The Australian Prime Minister would like to be Prime Minister for another term, but has started his campaign with an embarrassing gaffe.

Under the ever-watchful eye of the press, Scott Morrisson headed out on the campaign trail in Sydney’s most multi-cultural neighbourhood, the suburb of Strathfield, on Saturday April 13.

Then this happened:

Yup. There’s filmed video evidence of the Prime Minister of Australia saying hello to a Korean woman in Chinese.

Shaking hands with a woman as a group of journalists watched on, he said:

Hello, how are you? Ni hao, how are you?

Just FYI, ‘ni hao’ means ‘hello’ in Chinese. There are actually 10 ways to say hello – all used in different circumstances – in Korean so he really had a good chance of getting it right if he’d have been speking the correct language.

Still, the unidentified woman took Morrison’s mischaracterisation of her nationality and assumption of her ethnicity in her stride and deftly corrected him.

She quickly replied ‘No, no, no, I’m Korean’.

You can watch the uncomfortable exchange in the Sky News Australia clip below:

As you can see in the clip, Morrison hovered for a few moment to listen to her remarks before moving on to talk to someone else.

To make matters a little more awkward, the exchange came mere moments after he had visited a Korean restaurant in Strathfield.

The area has sizeable Chinese and Korean migrant populations – and one Twitter user said ‘to assume they are Chinese is racist and quite stupid’.
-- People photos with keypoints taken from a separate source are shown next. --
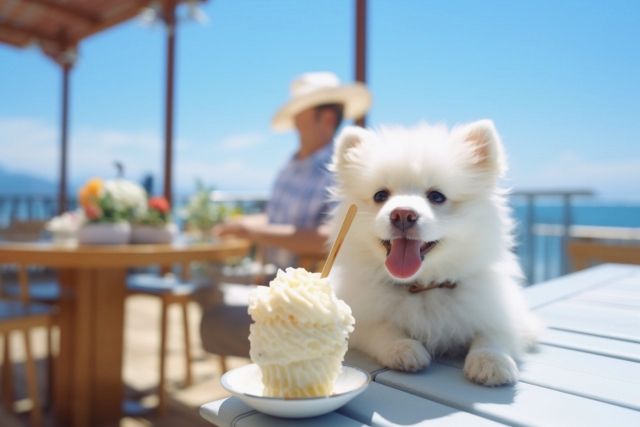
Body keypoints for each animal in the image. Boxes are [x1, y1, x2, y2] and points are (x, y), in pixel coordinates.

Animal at [328, 121, 544, 388]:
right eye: (380, 195)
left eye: (436, 196)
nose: (402, 214)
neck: (425, 286)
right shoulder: (363, 321)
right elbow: (381, 329)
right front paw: (403, 348)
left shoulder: (507, 316)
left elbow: (493, 334)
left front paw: (491, 362)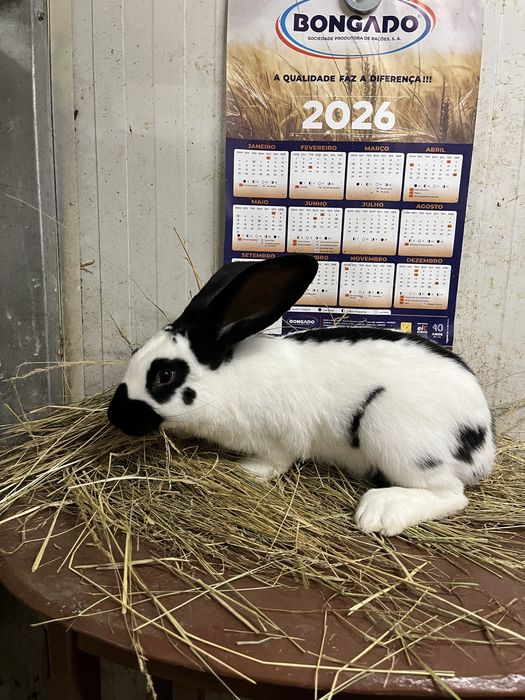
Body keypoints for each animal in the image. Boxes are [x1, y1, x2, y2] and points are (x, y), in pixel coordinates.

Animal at [108, 254, 495, 536]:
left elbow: (276, 463)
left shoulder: (278, 439)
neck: (225, 381)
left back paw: (379, 511)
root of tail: (484, 441)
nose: (115, 417)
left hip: (398, 437)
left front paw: (245, 471)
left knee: (449, 495)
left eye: (164, 375)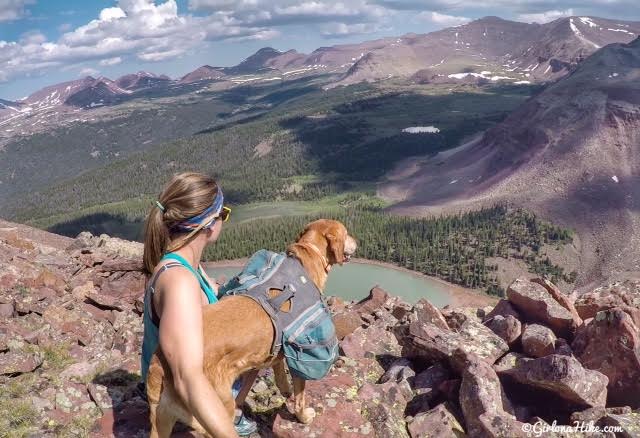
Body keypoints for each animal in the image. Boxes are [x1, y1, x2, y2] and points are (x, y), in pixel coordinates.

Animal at [146, 217, 358, 436]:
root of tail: (160, 366)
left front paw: (284, 387)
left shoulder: (278, 343)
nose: (357, 241)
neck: (310, 252)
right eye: (346, 233)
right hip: (217, 414)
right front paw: (304, 417)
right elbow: (300, 395)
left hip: (160, 421)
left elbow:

The continued to point out it showed little local knowledge of the area from the Liberal party candidate and current leader.

Michael Hing, a Sydney comedian who this week announced a bid for election to Australia’s senate after starting a party named One Asian, joked about the incident.

He said:

My first policy if elected will be mandatory ‘Which kind of Asian are they?’ training for Scott Morrison.

I constantly think about this whenever I see stuff like this happen. It’s like me walking up to a random white person in Sydney and just being like, ‘BONJOUR!’

He concluded by dubbing the exchange ‘absolute madness’ from the Prime Minister. A good start.